Rendered images with source text
================================

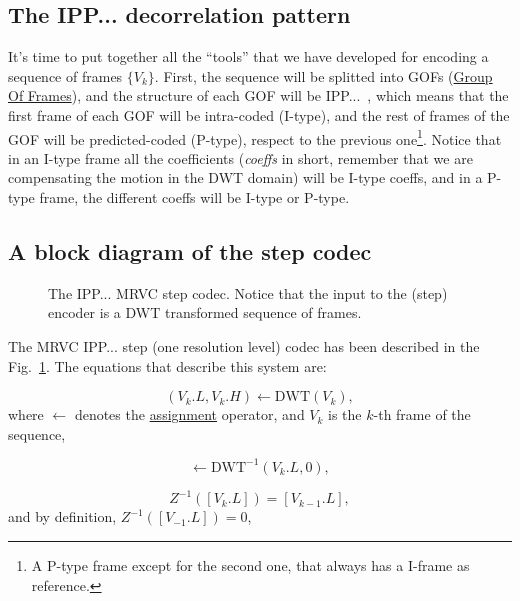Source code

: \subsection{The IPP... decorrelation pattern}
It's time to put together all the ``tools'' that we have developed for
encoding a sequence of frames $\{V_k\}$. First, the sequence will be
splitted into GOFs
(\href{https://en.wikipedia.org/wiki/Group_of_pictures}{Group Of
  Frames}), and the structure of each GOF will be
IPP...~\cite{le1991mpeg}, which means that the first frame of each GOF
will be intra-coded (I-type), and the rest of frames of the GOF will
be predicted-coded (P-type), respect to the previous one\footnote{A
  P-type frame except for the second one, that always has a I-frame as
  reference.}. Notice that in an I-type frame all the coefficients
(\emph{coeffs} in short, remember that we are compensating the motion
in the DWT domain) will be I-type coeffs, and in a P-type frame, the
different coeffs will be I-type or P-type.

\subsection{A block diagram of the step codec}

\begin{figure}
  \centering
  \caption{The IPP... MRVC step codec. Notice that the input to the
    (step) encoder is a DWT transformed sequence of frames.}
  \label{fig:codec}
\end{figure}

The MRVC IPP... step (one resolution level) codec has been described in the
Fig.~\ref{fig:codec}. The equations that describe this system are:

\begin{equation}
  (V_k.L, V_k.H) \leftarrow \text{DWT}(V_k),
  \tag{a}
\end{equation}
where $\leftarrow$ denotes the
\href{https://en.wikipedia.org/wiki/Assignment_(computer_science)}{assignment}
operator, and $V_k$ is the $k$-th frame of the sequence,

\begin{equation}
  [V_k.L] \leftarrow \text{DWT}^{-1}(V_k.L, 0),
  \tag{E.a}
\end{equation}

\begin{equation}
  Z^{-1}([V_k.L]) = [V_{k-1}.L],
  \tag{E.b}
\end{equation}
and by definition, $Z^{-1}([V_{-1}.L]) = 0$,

================================

- _Written task_
Would you output all of the entries above exactly, keeping the pictures out?

- _Written solution_
Source code

: \subsection{The IPP... decorrelation pattern}
It's time to put together all the ``tools'' that we have developed for
encoding a sequence of frames $\{V_k\}$. First, the sequence will be
splitted into GOFs
(\href{https://en.wikipedia.org/wiki/Group_of_pictures}{Group Of
  Frames}), and the structure of each GOF will be
IPP...~\cite{le1991mpeg}, which means that the first frame of each GOF
will be intra-coded (I-type), and the rest of frames of the GOF will
be predicted-coded (P-type), respect to the previous one\footnote{A
  P-type frame except for the second one, that always has a I-frame as
  reference.}. Notice that in an I-type frame all the coefficients
(\emph{coeffs} in short, remember that we are compensating the motion
in the DWT domain) will be I-type coeffs, and in a P-type frame, the
different coeffs will be I-type or P-type.

\subsection{A block diagram of the step codec}

\begin{figure}
  \centering
  \caption{The IPP... MRVC step codec. Notice that the input to the
    (step) encoder is a DWT transformed sequence of frames.}
  \label{fig:codec}
\end{figure}

The MRVC IPP... step (one resolution level) codec has been described in the
Fig.~\ref{fig:codec}. The equations that describe this system are:

\begin{equation}
  (V_k.L, V_k.H) \leftarrow \text{DWT}(V_k),
  \tag{a}
\end{equation}
where $\leftarrow$ denotes the
\href{https://en.wikipedia.org/wiki/Assignment_(computer_science)}{assignment}
operator, and $V_k$ is the $k$-th frame of the sequence,

\begin{equation}
  [V_k.L] \leftarrow \text{DWT}^{-1}(V_k.L, 0),
  \tag{E.a}
\end{equation}

\begin{equation}
  Z^{-1}([V_k.L]) = [V_{k-1}.L],
  \tag{E.b}
\end{equation}
and by definition, $Z^{-1}([V_{-1}.L]) = 0$,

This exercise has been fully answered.